# WHAT TO WORK ON
A. In the page below on owner-occupied real estate in asset-based lending, what kinds of diligence does real estate require?
B. Using the page below on owner-occupied real estate in asset-based lending, decide whether each statement agrees with it: (i) real estate is an illiquid collateral class; (ii) Donald Clarke has trained more than 10,000 ABL professionals; (iii) real estate recovers value over a shorter disposition timeline than other collateral. Answer yes or no for each and quote the words of the page that decide it.
C. Pick up the page below on owner-occupied real estate in asset-based lending after its last sentence and write the next part.

Most middle-market borrowers think of asset-based lending as a working-capital tool against receivables and inventory. They sometimes layer a machinery and equipment term loan on top. But the third major collateral pool — owner-occupied real estate — is often left out of the conversation entirely, or pledged in a single boilerplate paragraph that does not reflect how the property could actually support availability.
The result is borrowers who own a manufacturing plant, a distribution center, or a corporate headquarters and never extract the value of that real estate as part of their senior credit facility. Or borrowers who allow the lender to take a mortgage on the property and roll it into the revolver as a low-impact reserve when a separate term loan against the real estate would have been worth materially more capital.
At Don Clarke Enterprises, we advise borrowers on whether owner-occupied real estate belongs inside an ABL facility, how to size the real estate term loan against appraised value, and how the mortgage interacts with the working-capital revolver. Donald Clarke — SFNet Hall of Fame inductee (2021), Lifetime Achievement Award recipient, author of Asset Based Lending Disciplines (the first ABL textbook), and the trainer behind 5,000+ ABL professionals at GE Capital, JP Morgan Chase, Lloyds, and Barclays — has structured real-estate tranches inside ABL facilities for four decades.
When Real Estate Belongs in an ABL Facility
Real estate is a different collateral class from receivables, inventory, and equipment. It is illiquid, requires environmental and title diligence, and recovers value over a much longer disposition timeline. It also produces long-dated, scheduled capital — which is exactly what a properly structured term loan should produce.

# DATA PROVIDED
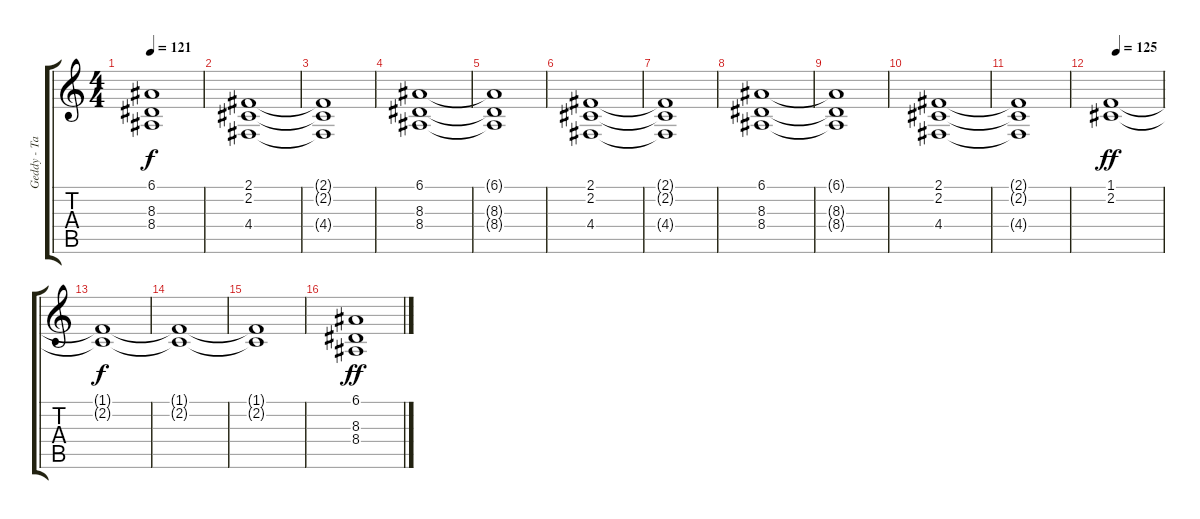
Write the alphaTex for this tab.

# TASK RESPONSES
A. Environmental and title diligence.

B.
(i) Yes: "It is illiquid"
(ii) No: "the trainer behind 5,000+ ABL professionals"
(iii) No: "recovers value over a much longer disposition timeline"

C.
Three borrower situations make owner-occupied real estate a strong fit for an ABL tranche.
- Asset-heavy operations with material owned property. Manufacturers, distributors, and food and beverage processors often own their primary facility. The real estate frequently has material value that the working-capital revolver does not capture.
- Limited working-capital collateral. A borrower whose receivables and inventory do not produce enough availability for the business plan can use real estate to expand the borrowing capacity inside the senior facility rather than going outside for a separate mortgage.
- Refinancing scenarios. When a borrower is refinancing out of a covenant-heavy bank line into an ABL structure (we covered the transition in our bank line to ABL revolver guide), pulling real estate into the senior facility can consolidate the capital structure and reduce the total cost of debt.
Real estate is generally not a fit when the borrower's property is heavily specialized (single-purpose food processing plants in tertiary markets, for example) or when the property has material environmental concerns the borrower has not yet addressed.
How the Real Estate Term Loan Is Sized
The starting point is an appraisal that produces a real estate value the lender will lend against. For owner-occupied industrial and commercial property, lenders typically advance 60-75% of appraised value as a first lien (FG Capital Advisors). The exact advance rate depends on:
- Property type. Industrial and warehouse properties in major markets generally get the highest advance rates. Specialized manufacturing facilities, headquarters-only office, and properties in secondary or tertiary markets get lower rates.
- Market depth. Major metropolitan industrial markets — major distribution hubs, port-adjacent industrial submarkets, primary manufacturing corridors — support higher LTVs than rural or single-employer-town locations.
- Property condition. Properties with no material deferred maintenance, current building system inspections, and current environmental reports support higher LTVs than properties with open environmental questions or significant capital needs.
- Owner-occupancy versus tenant base. Owner-occupied property is valued differently from leased property. For owner-occupied, the value is driven by the cost approach and comparable sales. For tenanted property, the value is driven by net operating income and capitalization rate — with weight given to tenant credit quality.
Appraisal type matters. Most ABL real estate term loans rely on a Member of the Appraisal Institute (MAI) appraisal that produces three values:
- Market value (as-is): what a willing buyer would pay today. The most common base for the loan.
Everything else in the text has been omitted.